Hello, for service accounts you should set "password never expires" on the user account properties and change the passwored controlled sometimes. Also the password must be long and strong and NOT known to anybody except the admins. Thats the default way service accounts are handled. As you are talking about using an accountu=on multiple machines this prevents you from using managed service accounts as they are only for one machine possible with Windows server 2008 or Windows server 2008 R2.Best regards Meinolf Weber MVP, MCP, MCTS Microsoft MVP - Directory Services My Blog: http://msmvps.com/blogs/mweber/ Disclaimer: This posting is provided AS IS with no warranties or guarantees and confers no rights.

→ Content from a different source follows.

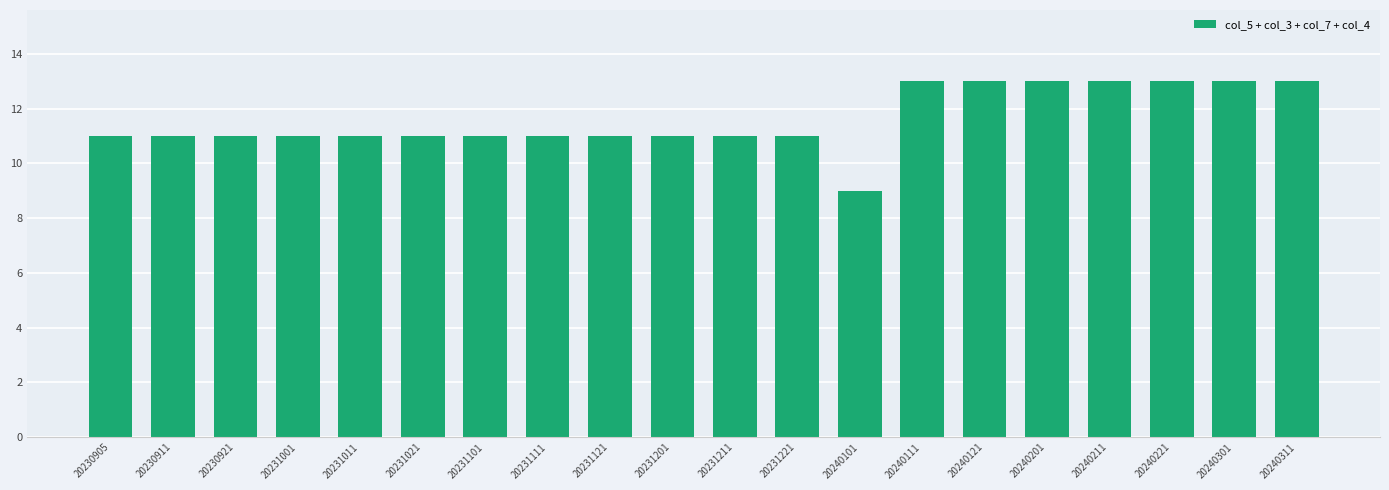

Reading left to right, transcribe all the data shown in this chart.

11	11	11	11	11	11	11	11	11	11	11	11	9	13	13	13	13	13	13	13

The corporate red tape to get an AD account created as "password never expires" is horrendous. It isn't unusual for the request to take months. Worse, after the account is in effect, various scripts or other such whackings will set the account back to default AD accounts in line with corporate policy. Is there any way a machine to machine trust could be established and the process could run in the context of the machine account?May we all make money in the sequel.